TASK BRIEF: For this task, output every entry below exactly and omit the pictures.

#### PROVIDED MATERIAL ####

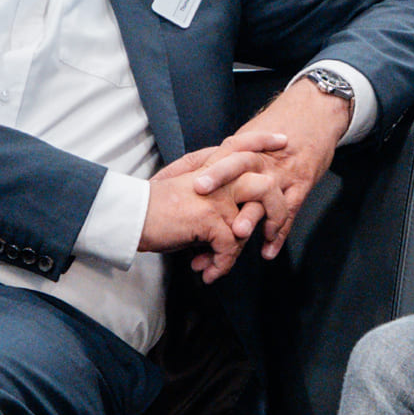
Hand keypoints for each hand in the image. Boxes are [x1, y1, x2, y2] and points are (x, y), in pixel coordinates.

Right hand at [136, 151, 265, 281]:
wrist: (131, 217)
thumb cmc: (155, 209)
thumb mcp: (185, 190)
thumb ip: (210, 192)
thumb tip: (229, 212)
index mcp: (210, 168)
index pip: (242, 146)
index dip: (263, 142)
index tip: (282, 142)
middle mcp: (218, 179)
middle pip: (265, 186)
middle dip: (277, 213)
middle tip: (272, 234)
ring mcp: (215, 198)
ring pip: (248, 226)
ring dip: (236, 253)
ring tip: (219, 266)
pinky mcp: (209, 218)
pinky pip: (230, 247)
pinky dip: (221, 264)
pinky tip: (209, 273)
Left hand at [176, 77, 353, 259]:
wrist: (318, 110)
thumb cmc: (282, 124)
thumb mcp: (252, 131)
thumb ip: (226, 155)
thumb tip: (189, 175)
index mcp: (247, 145)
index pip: (222, 154)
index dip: (206, 167)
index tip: (190, 183)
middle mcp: (263, 158)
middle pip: (239, 166)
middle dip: (220, 179)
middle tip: (201, 194)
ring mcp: (283, 172)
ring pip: (266, 195)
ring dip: (252, 215)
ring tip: (237, 233)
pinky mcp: (302, 185)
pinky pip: (290, 211)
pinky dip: (279, 233)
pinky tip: (267, 251)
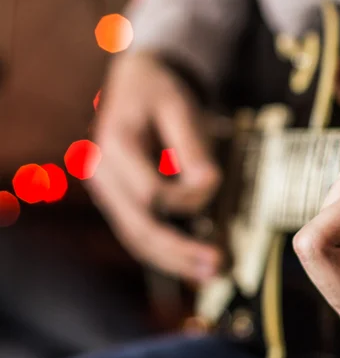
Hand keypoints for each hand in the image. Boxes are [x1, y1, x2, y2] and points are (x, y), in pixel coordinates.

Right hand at [88, 53, 221, 282]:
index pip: (151, 193)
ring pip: (137, 239)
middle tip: (219, 265)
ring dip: (174, 262)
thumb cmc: (159, 91)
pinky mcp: (119, 200)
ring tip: (211, 275)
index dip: (187, 197)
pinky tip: (191, 264)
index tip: (216, 182)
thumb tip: (210, 185)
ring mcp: (108, 191)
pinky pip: (140, 233)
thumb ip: (193, 147)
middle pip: (139, 227)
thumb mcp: (180, 106)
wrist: (135, 82)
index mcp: (114, 146)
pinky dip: (165, 252)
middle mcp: (103, 175)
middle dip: (180, 251)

####

THE COMPLETED TASK:
Hand keypoints for each hand in the image. Boxes are [x1, y1, x2, y2] and points are (x, y), in pixel coordinates.

Right hand at [136, 151, 265, 281]:
wrist: (131, 217)
thumb cmc: (155, 209)
thumb mcp: (185, 190)
thumb ip: (210, 192)
thumb tip: (229, 212)
index mcp: (210, 168)
index pip: (242, 146)
index dip: (263, 142)
index tip: (282, 142)
middle mcp: (218, 179)
middle pip: (265, 186)
middle dip: (277, 213)
middle tip: (272, 234)
ring mcp: (215, 198)
ring pip: (248, 226)
ring dip: (236, 253)
ring tip: (219, 266)
pinky mcp: (209, 218)
pinky pip: (230, 247)
pinky dip: (221, 264)
pinky tip: (209, 273)
Left hand at [176, 77, 353, 259]:
wrist: (318, 110)
thumb cmc: (282, 124)
thumb mcp: (252, 131)
thumb ip: (226, 155)
thumb tip: (189, 175)
index mcp: (247, 145)
index pip: (222, 154)
index dip: (206, 167)
index tip: (190, 183)
middle mcp: (263, 158)
middle pip: (239, 166)
middle dip: (220, 179)
middle tip: (201, 194)
ring mcp: (283, 172)
ring pip: (266, 195)
ring dip: (252, 215)
ring tip: (237, 233)
pinky mcp: (302, 185)
pinky pip: (290, 211)
pinky dip: (279, 233)
pinky tip: (267, 251)
Hand keypoints for each hand in the image. Boxes are [x1, y1, x2, y2] and points are (x, y), in pixel coordinates.

Right hand at [88, 53, 221, 282]:
index pip: (151, 193)
ring pip: (137, 239)
middle tip: (219, 265)
ring dip: (174, 262)
thumb cmc: (159, 91)
pinky mcp: (119, 200)
ring tip: (211, 275)
index dip: (187, 197)
pinky tip: (191, 264)
index tip: (216, 182)
thumb tip: (210, 185)
ring mcp: (108, 191)
pinky pip: (140, 233)
thumb ip: (193, 147)
middle pip: (139, 227)
thumb mcp: (180, 106)
wrist: (135, 82)
index mcp: (114, 146)
pinky dip: (165, 252)
middle mcp: (103, 175)
middle dip: (180, 251)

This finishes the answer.